**PROBLEM TO SOLVE**
Print every line of text from the items below without changing a character, and leave the pictures out of your answer.

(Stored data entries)
______

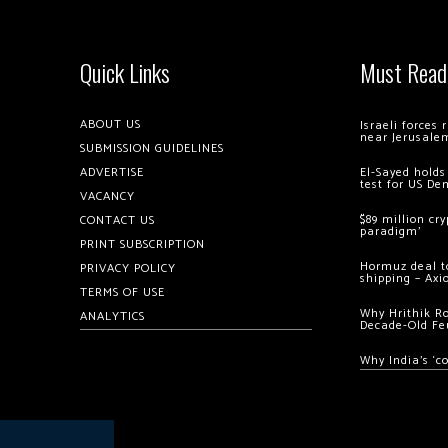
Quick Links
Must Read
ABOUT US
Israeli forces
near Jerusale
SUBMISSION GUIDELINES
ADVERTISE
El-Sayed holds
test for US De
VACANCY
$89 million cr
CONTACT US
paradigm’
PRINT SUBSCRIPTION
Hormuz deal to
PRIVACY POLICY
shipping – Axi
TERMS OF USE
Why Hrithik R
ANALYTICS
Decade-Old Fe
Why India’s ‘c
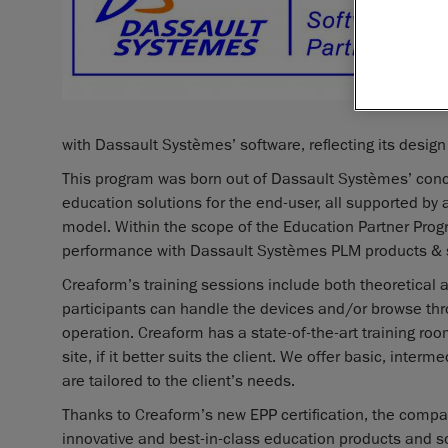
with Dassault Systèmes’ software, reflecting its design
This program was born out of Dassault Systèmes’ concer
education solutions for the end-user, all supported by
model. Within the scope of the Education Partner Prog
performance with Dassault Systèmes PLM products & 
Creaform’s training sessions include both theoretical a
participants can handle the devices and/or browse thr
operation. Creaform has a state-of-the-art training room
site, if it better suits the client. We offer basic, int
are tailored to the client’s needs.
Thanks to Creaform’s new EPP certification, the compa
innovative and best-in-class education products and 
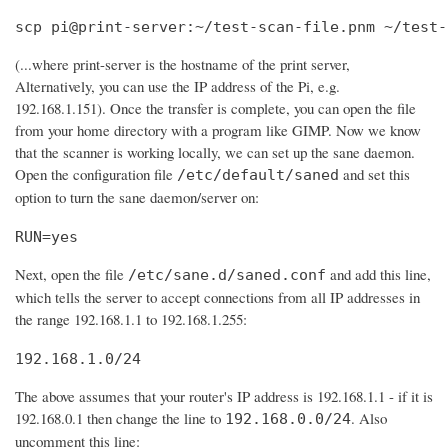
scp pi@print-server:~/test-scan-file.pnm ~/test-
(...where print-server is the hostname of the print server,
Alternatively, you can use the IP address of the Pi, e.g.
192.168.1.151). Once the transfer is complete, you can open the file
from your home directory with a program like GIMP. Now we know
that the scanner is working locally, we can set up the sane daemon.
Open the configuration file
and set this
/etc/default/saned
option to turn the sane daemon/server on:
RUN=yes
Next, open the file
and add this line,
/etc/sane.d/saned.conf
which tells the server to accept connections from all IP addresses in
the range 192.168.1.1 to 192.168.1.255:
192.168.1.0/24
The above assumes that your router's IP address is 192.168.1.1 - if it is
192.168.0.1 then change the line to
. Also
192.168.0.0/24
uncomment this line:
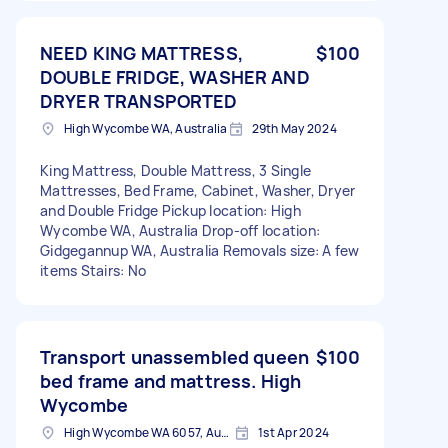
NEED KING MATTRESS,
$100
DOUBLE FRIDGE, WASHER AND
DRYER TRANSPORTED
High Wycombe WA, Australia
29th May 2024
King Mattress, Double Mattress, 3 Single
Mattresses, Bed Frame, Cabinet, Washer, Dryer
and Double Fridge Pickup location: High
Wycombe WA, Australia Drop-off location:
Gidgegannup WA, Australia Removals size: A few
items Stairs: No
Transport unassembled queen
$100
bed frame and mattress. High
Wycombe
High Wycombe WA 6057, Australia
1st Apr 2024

______

**TASK RESPONSE**
Quick Links
Must Read
ABOUT US
Israeli forces
near Jerusale
SUBMISSION GUIDELINES
ADVERTISE
El-Sayed holds
test for US De
VACANCY
$89 million cr
CONTACT US
paradigm’
PRINT SUBSCRIPTION
Hormuz deal to
PRIVACY POLICY
shipping – Axi
TERMS OF USE
Why Hrithik R
ANALYTICS
Decade-Old Fe
Why India’s ‘c
with Dassault Systèmes’ software, reflecting its design
This program was born out of Dassault Systèmes’ concer
education solutions for the end-user, all supported by
model. Within the scope of the Education Partner Prog
performance with Dassault Systèmes PLM products & 
Creaform’s training sessions include both theoretical a
participants can handle the devices and/or browse thr
operation. Creaform has a state-of-the-art training room
site, if it better suits the client. We offer basic, int
are tailored to the client’s needs.
Thanks to Creaform’s new EPP certification, the compa
innovative and best-in-class education products and 
scp pi@print-server:~/test-scan-file.pnm ~/test-
(...where print-server is the hostname of the print server,
Alternatively, you can use the IP address of the Pi, e.g.
192.168.1.151). Once the transfer is complete, you can open the file
from your home directory with a program like GIMP. Now we know
that the scanner is working locally, we can set up the sane daemon.
Open the configuration file
and set this
/etc/default/saned
option to turn the sane daemon/server on:
RUN=yes
Next, open the file
and add this line,
/etc/sane.d/saned.conf
which tells the server to accept connections from all IP addresses in
the range 192.168.1.1 to 192.168.1.255:
192.168.1.0/24
The above assumes that your router's IP address is 192.168.1.1 - if it is
192.168.0.1 then change the line to
. Also
192.168.0.0/24
uncomment this line:
NEED KING MATTRESS,
$100
DOUBLE FRIDGE, WASHER AND
DRYER TRANSPORTED
High Wycombe WA, Australia
29th May 2024
King Mattress, Double Mattress, 3 Single
Mattresses, Bed Frame, Cabinet, Washer, Dryer
and Double Fridge Pickup location: High
Wycombe WA, Australia Drop-off location:
Gidgegannup WA, Australia Removals size: A few
items Stairs: No
Transport unassembled queen
$100
bed frame and mattress. High
Wycombe
High Wycombe WA 6057, Australia
1st Apr 2024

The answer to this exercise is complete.